Otherwise, some backward traditional practices will define your life for you, especially if you are coming from a background such as mine.

“My father is a native doctor and I am his first daughter. Being a known native doctor also means that he enjoys patronage from the rich and influential. One man in particular grew exceptionally close to my father-who began to see him as the son he never had. He was also very generous to our family.

“I wouldn’t know if I had to be used in cementing that bond because the next thing I knew…I was being given away to that man in marriage. At a mere age 16! I was still in class 5(S.S 2). It wasn’t funny but I dared not disobey my father.

“Thus began my marital journey…to a man whose first and second sons are older than me. I also got there and realised that I was actually his third wife and naturally- the slave of the whole family. The only privilege I had was that he let me move into his own quarters with him.

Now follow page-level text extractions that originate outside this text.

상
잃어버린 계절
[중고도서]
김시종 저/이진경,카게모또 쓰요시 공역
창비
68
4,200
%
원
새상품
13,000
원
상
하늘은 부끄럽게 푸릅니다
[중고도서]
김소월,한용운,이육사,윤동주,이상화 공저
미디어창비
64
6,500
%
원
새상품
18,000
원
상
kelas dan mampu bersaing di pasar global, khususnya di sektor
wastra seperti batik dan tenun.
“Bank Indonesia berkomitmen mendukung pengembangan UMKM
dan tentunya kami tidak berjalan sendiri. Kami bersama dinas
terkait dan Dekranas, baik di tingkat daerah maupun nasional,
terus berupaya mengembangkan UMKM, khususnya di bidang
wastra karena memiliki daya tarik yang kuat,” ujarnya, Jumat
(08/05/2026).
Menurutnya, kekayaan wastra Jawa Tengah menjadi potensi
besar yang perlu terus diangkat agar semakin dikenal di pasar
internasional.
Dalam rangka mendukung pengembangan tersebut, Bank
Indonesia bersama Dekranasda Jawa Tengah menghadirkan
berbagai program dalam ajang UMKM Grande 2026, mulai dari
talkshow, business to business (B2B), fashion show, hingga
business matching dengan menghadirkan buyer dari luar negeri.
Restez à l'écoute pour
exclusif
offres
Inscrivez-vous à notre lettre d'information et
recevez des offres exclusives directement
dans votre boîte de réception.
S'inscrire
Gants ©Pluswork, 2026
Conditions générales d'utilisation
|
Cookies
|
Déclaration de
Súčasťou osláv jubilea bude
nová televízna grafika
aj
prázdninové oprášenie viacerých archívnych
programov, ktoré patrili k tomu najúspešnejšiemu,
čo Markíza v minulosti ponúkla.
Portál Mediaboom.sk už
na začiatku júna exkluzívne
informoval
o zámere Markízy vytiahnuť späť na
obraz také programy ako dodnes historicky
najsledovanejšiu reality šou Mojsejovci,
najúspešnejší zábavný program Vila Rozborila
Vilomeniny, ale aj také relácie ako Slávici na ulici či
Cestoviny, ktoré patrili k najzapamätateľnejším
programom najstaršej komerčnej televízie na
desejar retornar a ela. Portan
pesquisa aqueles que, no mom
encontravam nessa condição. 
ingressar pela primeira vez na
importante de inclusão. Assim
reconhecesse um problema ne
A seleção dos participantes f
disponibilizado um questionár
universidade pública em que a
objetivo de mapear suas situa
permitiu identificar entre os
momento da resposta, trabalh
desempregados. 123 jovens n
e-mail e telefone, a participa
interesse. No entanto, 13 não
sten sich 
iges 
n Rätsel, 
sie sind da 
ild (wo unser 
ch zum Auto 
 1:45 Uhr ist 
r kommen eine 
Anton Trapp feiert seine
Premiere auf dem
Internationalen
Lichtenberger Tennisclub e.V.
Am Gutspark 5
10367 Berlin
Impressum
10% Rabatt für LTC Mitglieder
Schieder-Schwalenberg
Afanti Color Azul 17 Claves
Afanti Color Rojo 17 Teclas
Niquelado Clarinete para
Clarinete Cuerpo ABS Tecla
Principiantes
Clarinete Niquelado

“Expectedly, right? After all…it’s a young wife we are talking about here. His wives were not openly mean to me but I knew right away that I didn’t belong there. I wanted more for myself but I felt trapped. Mercifully, he allowed me to continue to go to school. A few of my school friends also visited me. It was one of them that led me to my freedom.

“It happened shortly after our senior secondary school examination and my friend said she was leaving town. I sought to know where she was going. She told me about some relatives that she was visiting in Lagos and I told her that I was coming along. She didn’t believe me but we hatched the plan anyway. I began to pick a few of my clothes one after the other and gave her to keep for me.

“On the said day, I told ‘dear husband’ that we were told to come write one more examination. He obliged and I left for the motor park. I almost died of anxiety…What if my friend didn’t show up? What if words got to ‘dear husband’ that I was sighted at a bus station? Luckily for me, she showed up and the rest, as they say, is history.

“Life in Lagos (for me) was mostly an adventure in self discovery…laced with both happy and ugly experiences. I learned the hard way that a young girl without the cover of family/guardian is simply a MEAL for a lot of men out there! Especially the ones that are quick to offer you ‘help’. But my determination kept me going. Whatever life threw at me was better than going back to where I was coming from.

“From jobs as ‘errand girl’ in offices to attaining computer proficiency, getting a better job-to sending myself to the University…I read accountancy.

“All these while my father refused to have anything to do with me, but my mum found a way to stay in touch. I only got my people to return my former husband’s bride price-when my father passed away.

“I am currently married to a wonderful man from the South West…an accountant too. We have children. I look back to my early life and shudder at how a promising life would have ended in ‘darkness’-had one not been brave enough to run with her destiny.

“A relative that ended up with an unwanted pregnancy had to be married off to a woman-who was childless. I heard that one pointedly instructed her to ‘give access’ to any man that came her way…in order to produce more children for ‘the family.’

“As soon as I found my feet, I encouraged my cousin to run away. She took her child with her. And today…she is doing well as a dressmaker in the city. We should do more to save young girls from perilous paths…that are enabled by certain cultural practices.

Such should not be anybody’s destiny.’’

When one comes across stories (such as this) that personifies uncommon bravery/courage, it becomes most tempting to wonder what the supposedly older women who should know better are still doing in unhealthy marital settings, if a young girl could take this decisive step to re-write her story.

But, since I came to the realisation that our STRENGTH OF CHARACTER differs, I stopped being angry with people who show certain weakness in their situation.